Eğer dar bir eviniz varsa ve başka şansınız da yoksa en azından eski rahatsız edicilerden kurtulmak gerekir.

Gönül evi dar olanlar hem ibret almayanlar hem de değişime kapalı olanlardır. Sabit fikirlidir. Kavgacıdır. Haset ve kıskançlık ana duygulardır. Düzensiz ve dağınıklardır.

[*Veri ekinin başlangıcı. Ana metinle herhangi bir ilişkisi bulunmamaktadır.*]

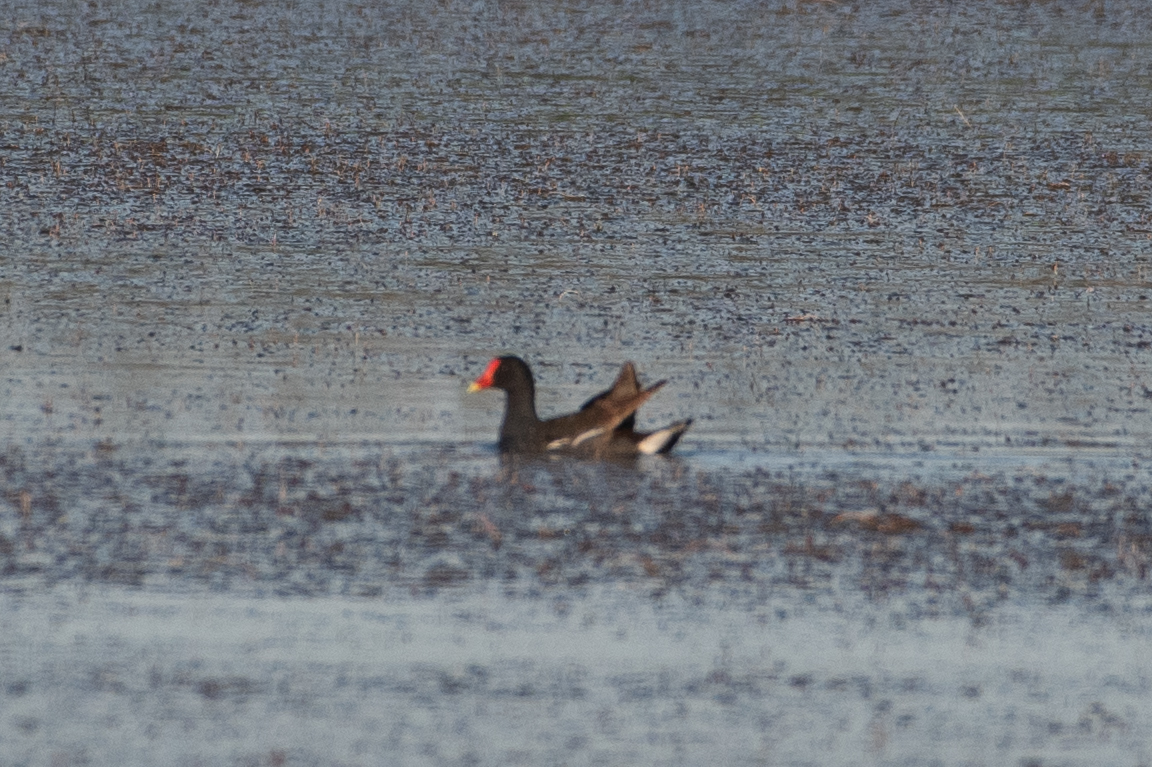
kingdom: Animalia
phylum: Chordata
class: Aves
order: Gruiformes
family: Rallidae
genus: Gallinula
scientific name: Gallinula chloropus
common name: Common moorhen
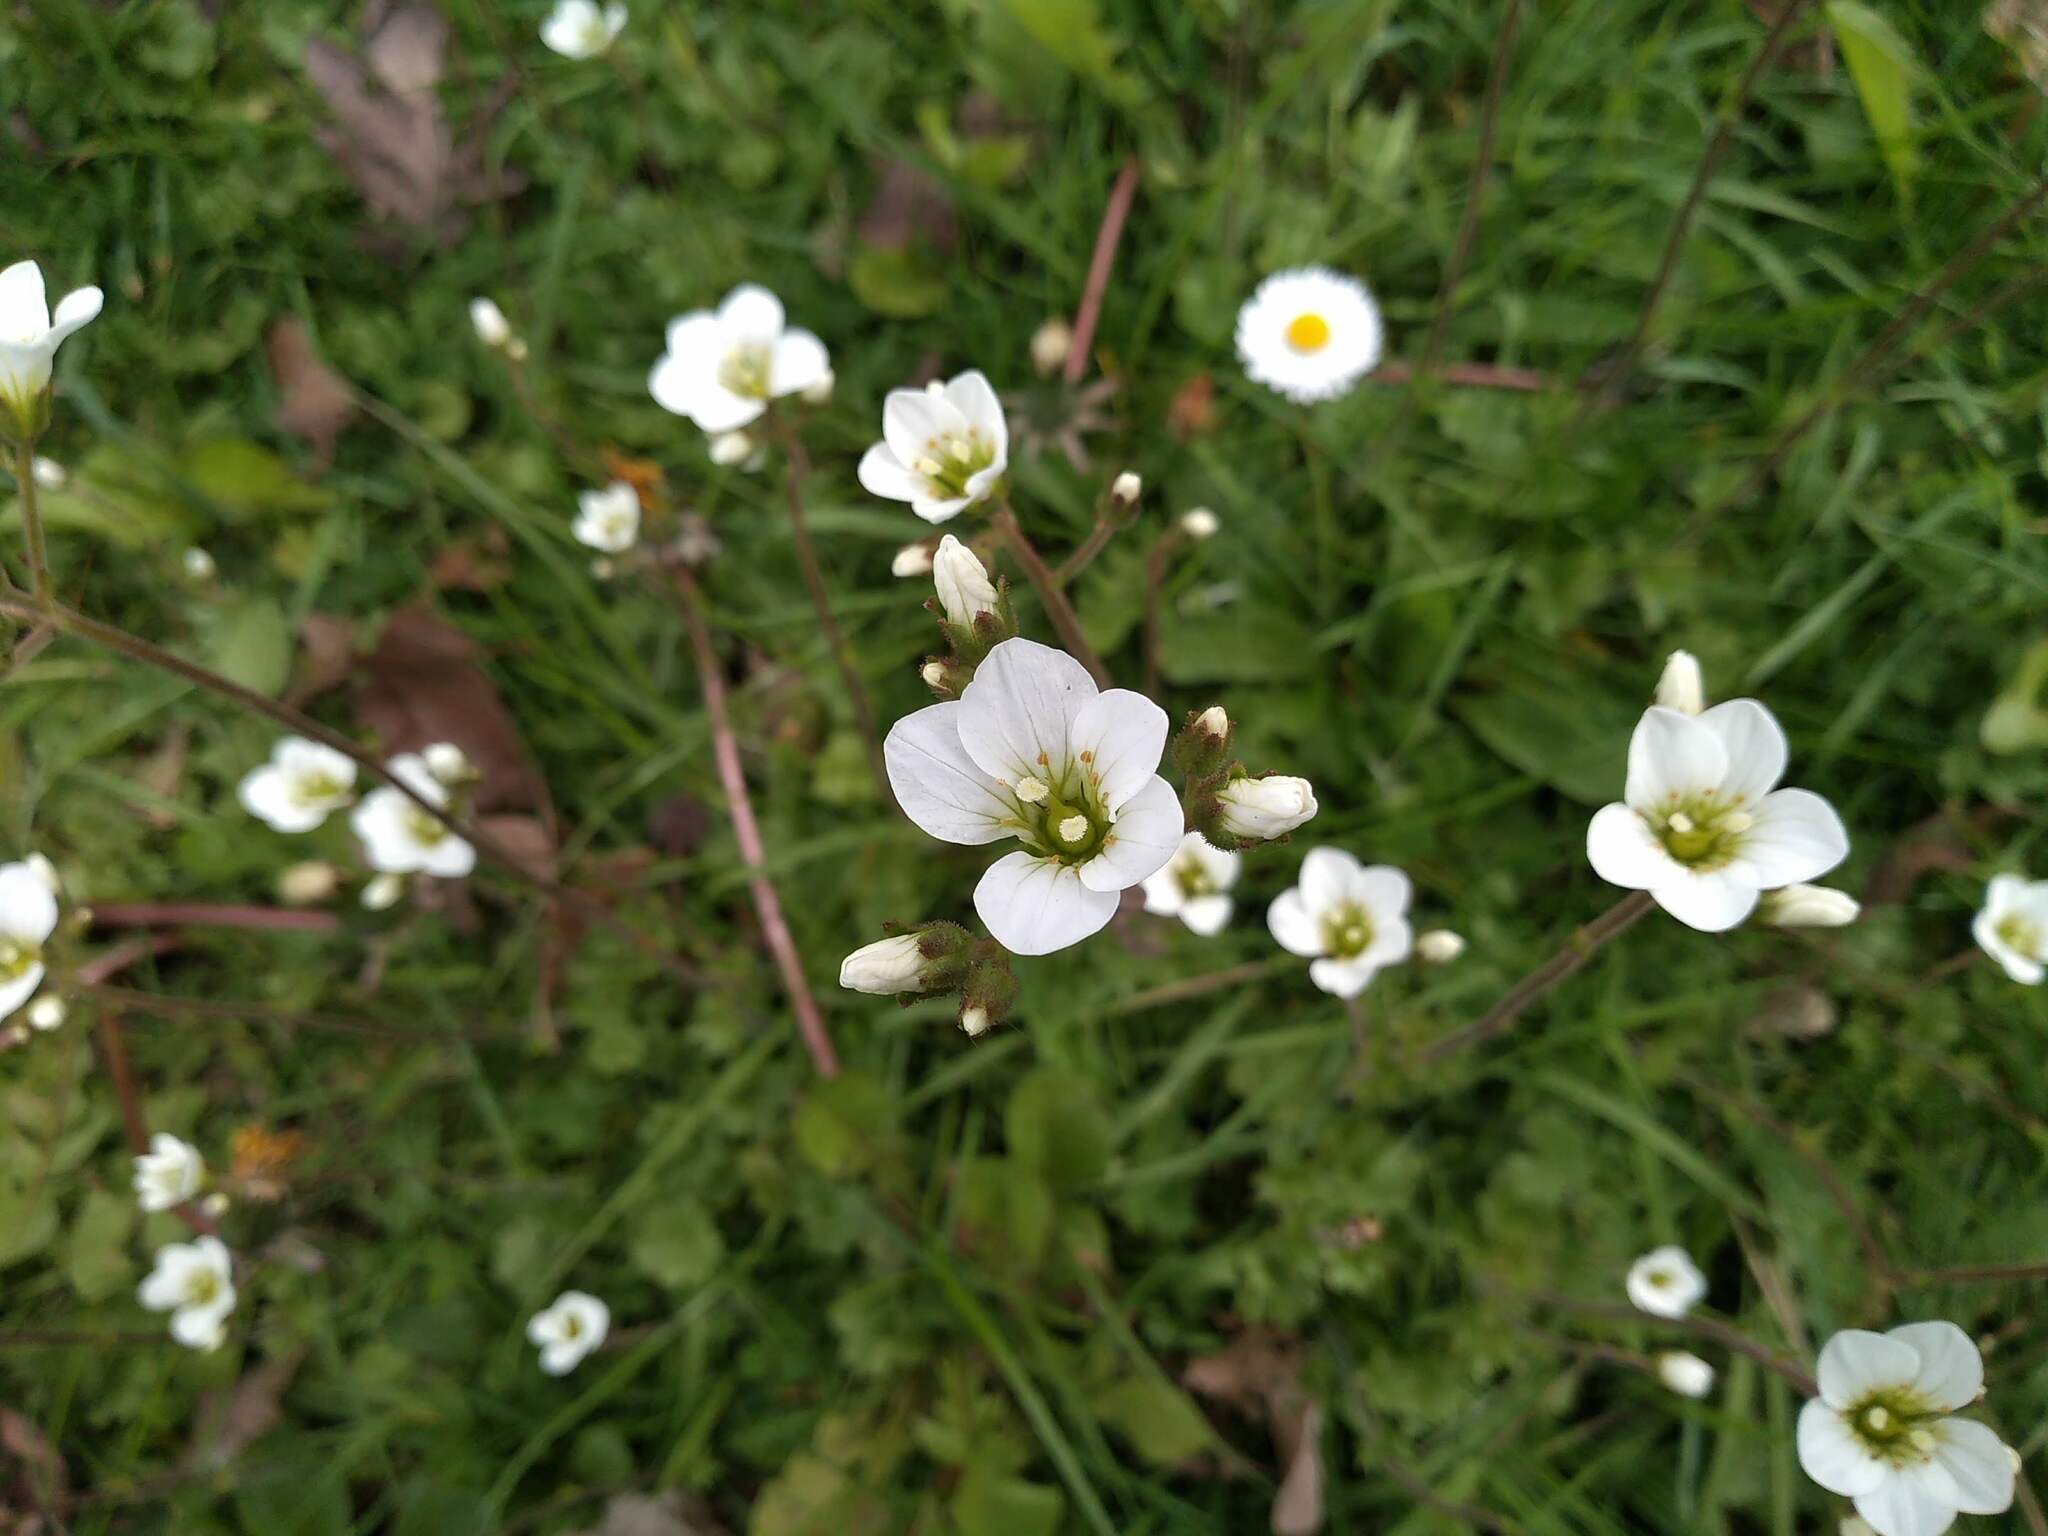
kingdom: Plantae
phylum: Tracheophyta
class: Magnoliopsida
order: Saxifragales
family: Saxifragaceae
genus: Saxifraga
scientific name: Saxifraga granulata
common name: Meadow saxifrage
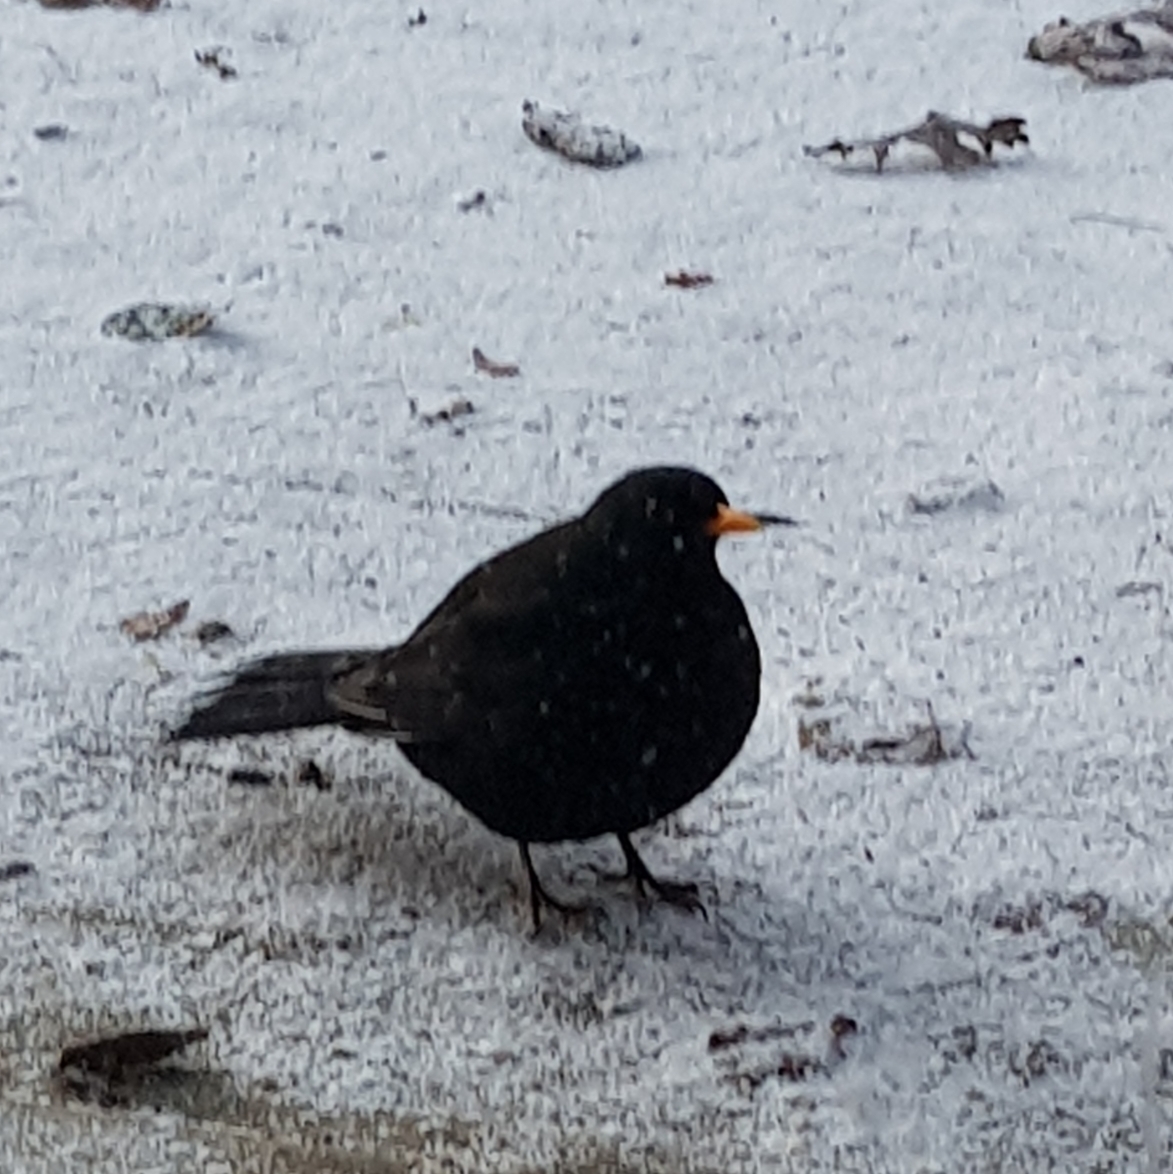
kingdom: Animalia
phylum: Chordata
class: Aves
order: Passeriformes
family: Turdidae
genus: Turdus
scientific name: Turdus merula
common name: Common blackbird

Gönül evi geniş olanlarsa mütebessimdir. Her türlü dışarıdan gelecek maruziyetlere karşı toleranslıdır. Hepsini koyacak yerleri vardır. Hoşgörülüdürler. Kolaylıkla kendi gönül evlerine sığınır ve orada nefes alırlar. Kendileriyle barışık ve hoşturlar. Evleri geniş olduğundan olan biten her şeyi içeri alır ve incelerler. Buna yerleri de vakitleri de vardır. Acele etmezler. Sabırlıdırlar. En önemlisi dışarıdan ve dışarıda olan bitenden korkmazlar. Tedirgin olmazlar.

Dar gönüllüysek öncelikle bunu fark edip daralgınlığımızın suçunu başkalarına atmaktan vazgeçerek işe başlayabiliriz. Sonra o dar evlerden çıkmayı hedefleriz. Ev değiştiririz. Yer değiştiririz. Eski işe yaramayanlardan kurtuluruz. Çalışır, çabalar, dua eder ve genişliği hedefleriz.

Neden?

Yusuf olduğumuz için.

Yusuf’sak eğer, Mısır sultanlığı varken bize dar kuyular yakışmaz.